One notable downside of olefin is its low melt point.
PET is one abbreviation you will find for polyester carpet fibers. SmartStrand and Triexta fall in the polyester fiber class. The full name for polyester carpet fibers is Polytrimethylene Terephthalate, and usually goes by the initials PTT.
Polyester carpet fiber cannot match nylon's durability, but it does "take" the carpet dyes well and thus produces stunning hues with superb fade-resistance
Tip: Are "green, recycled, and eco-friendly" words you would like to apply to your next carpet? Aside from organic carpet fiber choices such as wool, sisal, cotton, and jute, one "green" fiber is purely synthetic and "grown" in a factory, not a farm: polyester. Polyester fibers often come from recycled plastic bottles.
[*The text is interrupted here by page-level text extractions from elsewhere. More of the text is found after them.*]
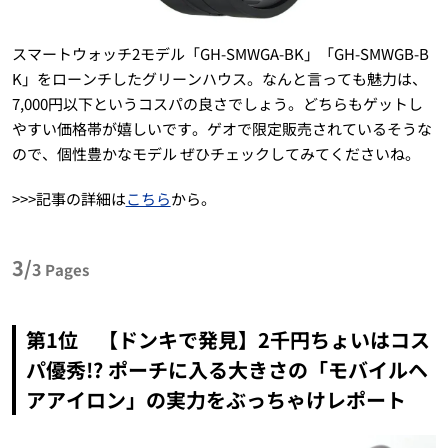
スマートウォッチ2モデル「GH-SMWGA-BK」「GH-SMWGB-B
K」をローンチしたグリーンハウス。なんと言っても魅力は、
7,000円以下というコスパの良さでしょう。どちらもゲットし
やすい価格帯が嬉しいです。ゲオで限定販売されているそうな
ので、個性豊かなモデル ぜひチェックしてみてくださいね。
>>>記事の詳細は
こちら
から。
3/
3
Pages
第1位 【ドンキで発見】2千円ちょいはコス
パ優秀!? ポーチに入る大きさの「モバイルヘ
アアイロン」の実力をぶっちゃけレポート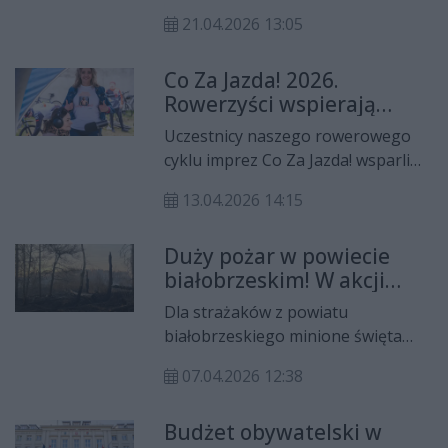
19 kwietnia, miasto zadebiutowało
21.04.2026 13:05
jako gospodarz prestiżowego,
ogólnopolskiego cyklu „Rajdy Dla
Co Za Jazda! 2026.
Frajdy”. Wydarzenie było tym
Rowerzyści wspierają
bardziej wyjątkowe, że
chorego Leona
ogólnopolski projekt świętuje
Uczestnicy naszego rowerowego
właśnie swoje 10-lecie.
cyklu imprez Co Za Jazda! wsparli
chorego Leona Słomkę. Zbiórka
13.04.2026 14:15
odbyła się w niedzielę 12 kwietnia w
Bartodziejach w gminie Jastrzębia.
Duży pożar w powiecie
białobrzeskim! W akcji
straż i dromadery
Dla strażaków z powiatu
białobrzeskiego minione święta
wielkanocne nie były spokojne.
07.04.2026 12:38
Największy pożar, jaki musieli
gasić, wybuchł w gminie Stromiec.
Budżet obywatelski w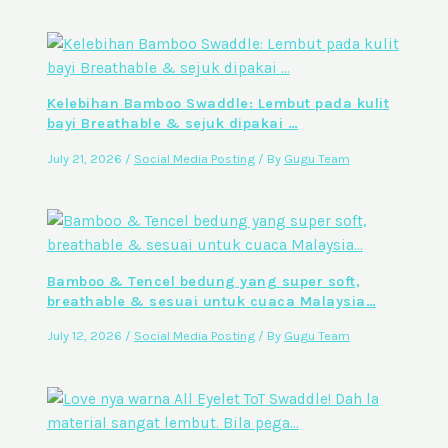
Kelebihan Bamboo Swaddle: Lembut pada kulit
bayi Breathable & sejuk dipakai …
July 21, 2026
/
Social Media Posting
/ By
Gugu Team
Bamboo & Tencel bedung yang super soft,
breathable & sesuai untuk cuaca Malaysia…
July 12, 2026
/
Social Media Posting
/ By
Gugu Team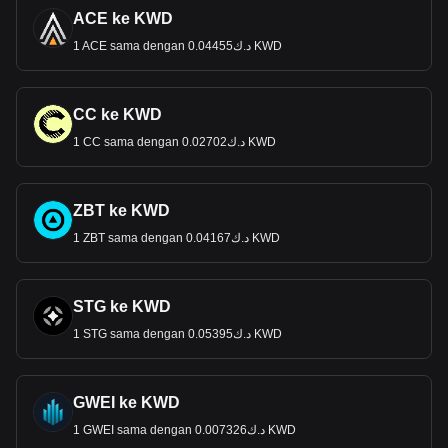
ACE ke KWD
1 ACE sama dengan د.ك0.04455 KWD
CC ke KWD
1 CC sama dengan د.ك0.02702 KWD
ZBT ke KWD
1 ZBT sama dengan د.ك0.04167 KWD
STG ke KWD
1 STG sama dengan د.ك0.05395 KWD
GWEI ke KWD
1 GWEI sama dengan د.ك0.007326 KWD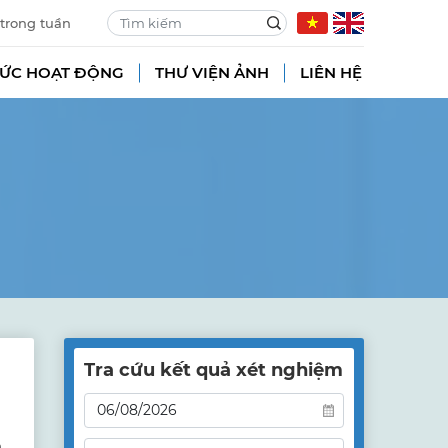
 trong tuần
TỨC HOẠT ĐỘNG
THƯ VIỆN ẢNH
LIÊN HỆ
Tra cứu kết quả xét nghiệm
m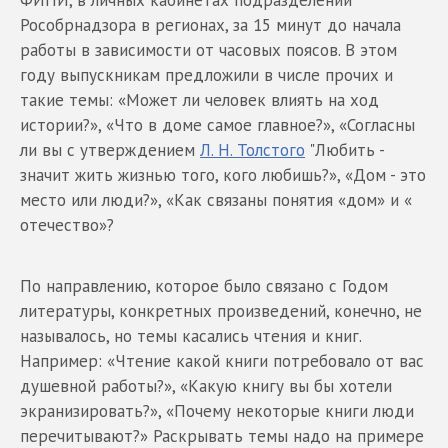
Рособрнадзора в регионах, за 15 минут до начала
работы в зависимости от часовых поясов. В этом
году выпускникам предложили в числе прочих и
такие темы: «Может ли человек влиять на ход
истории?», «Что в доме самое главное?», «Согласны
ли вы с утверждением
Л. Н. Толстого
"Любить -
значит жить жизнью того, кого любишь?», «Дом - это
место или люди?», «Как связаны понятия «дом» и «
отечество»?
По направлению, которое было связано с Годом
литературы, конкретных произведений, конечно, не
называлось, но темы касались чтения и книг.
Например: «Чтение какой книги потребовало от вас
душевной работы?», «Какую книгу вы бы хотели
экранизировать?», «Почему некоторые книги люди
перечитывают?» Раскрывать темы надо на примере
But don't assume this: check the label carefully.
Wool is the one non-synthetic carpet fiber we include on the list because of its superior qualities (as opposed to a fiber such as cotton, which is comfortable but not particularly durable). The chief reason a carpet buyer might choose wool, other than the "green" qualities associated with owning a man-made fiber, is this: it's very soft. Wool carpet has a softness that no synthetic fibers cannot match.
Downsides? For the average carpet-buyer, plenty. Wool is more expensive than synthetic carpet fibers and, because of the fiber's porosity, it soaks up moisture. This means that wool carpet is not the best choice for basements.
If you're looking for a close substitute for wool carpet, try acrylic fiber. While Orlon® is closely associated in consumers' minds with acrylic fiber, it is interesting to note that DuPont has not made Orlon® carpet since 1990 (mainly because acrylic fiber does not hold up well to traffic).
Instead, look to acrylic fiber blends, such as the 20% acrylic/80% wool blend from Stanton Carpet.
Note: This list is by no means exhaustive. Instead, it captures the majority of fibers you will encounter when shopping for carpet.